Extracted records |
'''
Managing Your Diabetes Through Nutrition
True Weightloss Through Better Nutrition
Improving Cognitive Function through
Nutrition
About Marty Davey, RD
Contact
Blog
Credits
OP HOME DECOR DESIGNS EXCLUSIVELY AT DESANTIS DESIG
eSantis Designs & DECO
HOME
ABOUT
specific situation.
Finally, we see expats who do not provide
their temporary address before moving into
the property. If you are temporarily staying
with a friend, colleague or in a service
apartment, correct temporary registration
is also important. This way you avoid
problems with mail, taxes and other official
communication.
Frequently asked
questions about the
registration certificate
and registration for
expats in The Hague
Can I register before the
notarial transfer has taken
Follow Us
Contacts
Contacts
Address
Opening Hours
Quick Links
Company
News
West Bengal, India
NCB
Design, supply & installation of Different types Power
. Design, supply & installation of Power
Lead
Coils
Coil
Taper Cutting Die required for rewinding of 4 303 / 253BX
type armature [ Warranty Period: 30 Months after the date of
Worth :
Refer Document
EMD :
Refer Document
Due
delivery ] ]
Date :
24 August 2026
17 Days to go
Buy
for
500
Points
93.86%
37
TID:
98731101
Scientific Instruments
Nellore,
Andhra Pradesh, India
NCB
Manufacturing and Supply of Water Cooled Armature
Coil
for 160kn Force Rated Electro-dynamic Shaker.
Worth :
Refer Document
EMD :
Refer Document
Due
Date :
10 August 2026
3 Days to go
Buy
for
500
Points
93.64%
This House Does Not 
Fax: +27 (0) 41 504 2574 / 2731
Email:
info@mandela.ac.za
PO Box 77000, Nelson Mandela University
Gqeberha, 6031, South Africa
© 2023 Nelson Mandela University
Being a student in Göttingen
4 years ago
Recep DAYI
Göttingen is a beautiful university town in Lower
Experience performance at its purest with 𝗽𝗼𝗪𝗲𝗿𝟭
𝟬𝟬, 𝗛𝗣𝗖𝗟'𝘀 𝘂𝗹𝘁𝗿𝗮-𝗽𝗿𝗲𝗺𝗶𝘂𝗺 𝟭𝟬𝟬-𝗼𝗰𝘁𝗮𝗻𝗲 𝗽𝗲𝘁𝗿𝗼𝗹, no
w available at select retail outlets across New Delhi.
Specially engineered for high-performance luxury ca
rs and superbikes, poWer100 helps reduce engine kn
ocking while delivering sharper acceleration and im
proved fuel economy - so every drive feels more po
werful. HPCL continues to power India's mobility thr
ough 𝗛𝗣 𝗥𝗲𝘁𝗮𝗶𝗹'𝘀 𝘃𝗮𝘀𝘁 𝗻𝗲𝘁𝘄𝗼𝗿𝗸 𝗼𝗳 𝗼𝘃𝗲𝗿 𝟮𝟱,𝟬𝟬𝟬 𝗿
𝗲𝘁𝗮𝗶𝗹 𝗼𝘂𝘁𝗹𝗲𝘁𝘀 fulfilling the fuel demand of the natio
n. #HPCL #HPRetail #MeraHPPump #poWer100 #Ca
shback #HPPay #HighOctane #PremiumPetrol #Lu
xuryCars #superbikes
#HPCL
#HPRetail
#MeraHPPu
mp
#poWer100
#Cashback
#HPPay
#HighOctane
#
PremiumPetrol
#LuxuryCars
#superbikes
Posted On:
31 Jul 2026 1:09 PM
'''
Work request |
Please copy the material from its first line through the line containing "notarial transfer has taken", including both of those lines and changing nothing.

The completed task |
Managing Your Diabetes Through Nutrition
True Weightloss Through Better Nutrition
Improving Cognitive Function through
Nutrition
About Marty Davey, RD
Contact
Blog
Credits
OP HOME DECOR DESIGNS EXCLUSIVELY AT DESANTIS DESIG
eSantis Designs & DECO
HOME
ABOUT
specific situation.
Finally, we see expats who do not provide
their temporary address before moving into
the property. If you are temporarily staying
with a friend, colleague or in a service
apartment, correct temporary registration
is also important. This way you avoid
problems with mail, taxes and other official
communication.
Frequently asked
questions about the
registration certificate
and registration for
expats in The Hague
Can I register before the
notarial transfer has taken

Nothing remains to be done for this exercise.